"""
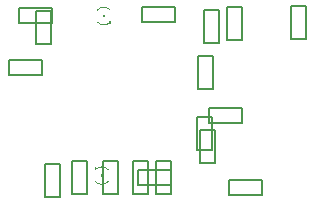
<source format=gbr>
%TF.GenerationSoftware,Altium Limited,Altium Designer,20.2.5 (213)*%
G04 Layer_Color=8388736*
%FSLAX26Y26*%
%MOIN*%
%TF.SameCoordinates,0FE6C2C3-B7F4-45EC-A48D-0F423D7CACB9*%
%TF.FilePolarity,Positive*%
%TF.FileFunction,Other,Mechanical_22*%
%TF.Part,Single*%
G01*
G75*
%TA.AperFunction,NonConductor*%
%ADD63C,0.004000*%
%ADD64C,0.008000*%
G36*
X2108940Y1608940D02*
Y1601060D01*
X2101060D01*
Y1608940D01*
X2108940D01*
D02*
G37*
G36*
X2087280Y1632560D02*
Y1622720D01*
X2081380D01*
Y1632560D01*
X2087280D01*
D02*
G37*
G36*
X2129720Y2109440D02*
Y2119280D01*
X2135620D01*
Y2109440D01*
X2129720D01*
D02*
G37*
G36*
X2108060Y2133060D02*
Y2140940D01*
X2115940D01*
Y2133060D01*
X2108060D01*
D02*
G37*
D63*
X2083350Y1585310D02*
G03*
X2126650Y1585310I21650J19682D01*
G01*
Y1624690D02*
G03*
X2083350Y1624690I-21650J-19682D01*
G01*
X2133650Y2156690D02*
G03*
X2090350Y2156690I-21650J-19682D01*
G01*
Y2117310D02*
G03*
X2133650Y2117310I21650J19682D01*
G01*
D64*
X2286966Y1545000D02*
X2336966D01*
X2286966D02*
Y1655000D01*
X2336966D01*
Y1545000D02*
Y1655000D01*
X2210194Y1545000D02*
X2260194D01*
X2210194D02*
Y1655000D01*
X2260194D01*
Y1545000D02*
Y1655000D01*
X2107830Y1545000D02*
X2157830D01*
X2107830D02*
Y1655000D01*
X2157830D01*
Y1545000D02*
Y1655000D01*
X2005468Y1545000D02*
X2055468D01*
X2005468D02*
Y1655000D01*
X2055468D01*
Y1545000D02*
Y1655000D01*
X2446000Y2158000D02*
X2496000D01*
Y2048000D02*
Y2158000D01*
X2446000Y2048000D02*
X2496000D01*
X2446000D02*
Y2158000D01*
X2522000Y2167000D02*
X2572000D01*
Y2057000D02*
Y2167000D01*
X2522000Y2057000D02*
X2572000D01*
X2522000D02*
Y2167000D01*
X2434000Y1646000D02*
X2484000D01*
X2434000D02*
Y1756000D01*
X2484000D01*
Y1646000D02*
Y1756000D01*
X2638000Y1541000D02*
Y1591000D01*
X2528000Y1541000D02*
X2638000D01*
X2528000D02*
Y1591000D01*
X2638000D01*
X2573456Y1779292D02*
Y1829292D01*
X2463456Y1779292D02*
X2573456D01*
X2463456D02*
Y1829292D01*
X2573456D01*
X1905000Y1941000D02*
Y1991000D01*
X1795000Y1941000D02*
X1905000D01*
X1795000D02*
Y1991000D01*
X1905000D01*
X1831000Y2114000D02*
Y2164000D01*
X1941000D01*
Y2114000D02*
Y2164000D01*
X1831000Y2114000D02*
X1941000D01*
X1915000Y1534000D02*
X1965000D01*
Y1644000D01*
X1915000D02*
X1965000D01*
X1915000Y1534000D02*
Y1644000D01*
X1885000Y2045000D02*
X1935000D01*
Y2155000D01*
X1885000D02*
X1935000D01*
X1885000Y2045000D02*
Y2155000D01*
X2424000Y1799000D02*
X2474000D01*
X2424000Y1689000D02*
Y1799000D01*
Y1689000D02*
X2474000D01*
Y1799000D01*
X2735000Y2060000D02*
X2785000D01*
Y2170000D01*
X2735000D02*
X2785000D01*
X2735000Y2060000D02*
Y2170000D01*
X2427000Y2004000D02*
X2477000D01*
X2427000Y1894000D02*
Y2004000D01*
Y1894000D02*
X2477000D01*
Y2004000D01*
X2238000Y2118000D02*
Y2168000D01*
Y2118000D02*
X2348000D01*
Y2168000D01*
X2238000D02*
X2348000D01*
X2225000Y1575000D02*
Y1625000D01*
Y1575000D02*
X2335000D01*
Y1625000D01*
X2225000D02*
X2335000D01*
%TF.MD5,28c05022a735d1a6da4af4622dbe0e70*%
M02*

</source>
"""
◆ What is needed:
Each line above should be printed again exactly, though the pictures should not be.

◆ The answer:
<source format=gbr>
%TF.GenerationSoftware,Altium Limited,Altium Designer,20.2.5 (213)*%
G04 Layer_Color=8388736*
%FSLAX26Y26*%
%MOIN*%
%TF.SameCoordinates,0FE6C2C3-B7F4-45EC-A48D-0F423D7CACB9*%
%TF.FilePolarity,Positive*%
%TF.FileFunction,Other,Mechanical_22*%
%TF.Part,Single*%
G01*
G75*
%TA.AperFunction,NonConductor*%
%ADD63C,0.004000*%
%ADD64C,0.008000*%
G36*
X2108940Y1608940D02*
Y1601060D01*
X2101060D01*
Y1608940D01*
X2108940D01*
D02*
G37*
G36*
X2087280Y1632560D02*
Y1622720D01*
X2081380D01*
Y1632560D01*
X2087280D01*
D02*
G37*
G36*
X2129720Y2109440D02*
Y2119280D01*
X2135620D01*
Y2109440D01*
X2129720D01*
D02*
G37*
G36*
X2108060Y2133060D02*
Y2140940D01*
X2115940D01*
Y2133060D01*
X2108060D01*
D02*
G37*
D63*
X2083350Y1585310D02*
G03*
X2126650Y1585310I21650J19682D01*
G01*
Y1624690D02*
G03*
X2083350Y1624690I-21650J-19682D01*
G01*
X2133650Y2156690D02*
G03*
X2090350Y2156690I-21650J-19682D01*
G01*
Y2117310D02*
G03*
X2133650Y2117310I21650J19682D01*
G01*
D64*
X2286966Y1545000D02*
X2336966D01*
X2286966D02*
Y1655000D01*
X2336966D01*
Y1545000D02*
Y1655000D01*
X2210194Y1545000D02*
X2260194D01*
X2210194D02*
Y1655000D01*
X2260194D01*
Y1545000D02*
Y1655000D01*
X2107830Y1545000D02*
X2157830D01*
X2107830D02*
Y1655000D01*
X2157830D01*
Y1545000D02*
Y1655000D01*
X2005468Y1545000D02*
X2055468D01*
X2005468D02*
Y1655000D01*
X2055468D01*
Y1545000D02*
Y1655000D01*
X2446000Y2158000D02*
X2496000D01*
Y2048000D02*
Y2158000D01*
X2446000Y2048000D02*
X2496000D01*
X2446000D02*
Y2158000D01*
X2522000Y2167000D02*
X2572000D01*
Y2057000D02*
Y2167000D01*
X2522000Y2057000D02*
X2572000D01*
X2522000D02*
Y2167000D01*
X2434000Y1646000D02*
X2484000D01*
X2434000D02*
Y1756000D01*
X2484000D01*
Y1646000D02*
Y1756000D01*
X2638000Y1541000D02*
Y1591000D01*
X2528000Y1541000D02*
X2638000D01*
X2528000D02*
Y1591000D01*
X2638000D01*
X2573456Y1779292D02*
Y1829292D01*
X2463456Y1779292D02*
X2573456D01*
X2463456D02*
Y1829292D01*
X2573456D01*
X1905000Y1941000D02*
Y1991000D01*
X1795000Y1941000D02*
X1905000D01*
X1795000D02*
Y1991000D01*
X1905000D01*
X1831000Y2114000D02*
Y2164000D01*
X1941000D01*
Y2114000D02*
Y2164000D01*
X1831000Y2114000D02*
X1941000D01*
X1915000Y1534000D02*
X1965000D01*
Y1644000D01*
X1915000D02*
X1965000D01*
X1915000Y1534000D02*
Y1644000D01*
X1885000Y2045000D02*
X1935000D01*
Y2155000D01*
X1885000D02*
X1935000D01*
X1885000Y2045000D02*
Y2155000D01*
X2424000Y1799000D02*
X2474000D01*
X2424000Y1689000D02*
Y1799000D01*
Y1689000D02*
X2474000D01*
Y1799000D01*
X2735000Y2060000D02*
X2785000D01*
Y2170000D01*
X2735000D02*
X2785000D01*
X2735000Y2060000D02*
Y2170000D01*
X2427000Y2004000D02*
X2477000D01*
X2427000Y1894000D02*
Y2004000D01*
Y1894000D02*
X2477000D01*
Y2004000D01*
X2238000Y2118000D02*
Y2168000D01*
Y2118000D02*
X2348000D01*
Y2168000D01*
X2238000D02*
X2348000D01*
X2225000Y1575000D02*
Y1625000D01*
Y1575000D02*
X2335000D01*
Y1625000D01*
X2225000D02*
X2335000D01*
%TF.MD5,28c05022a735d1a6da4af4622dbe0e70*%
M02*

</source>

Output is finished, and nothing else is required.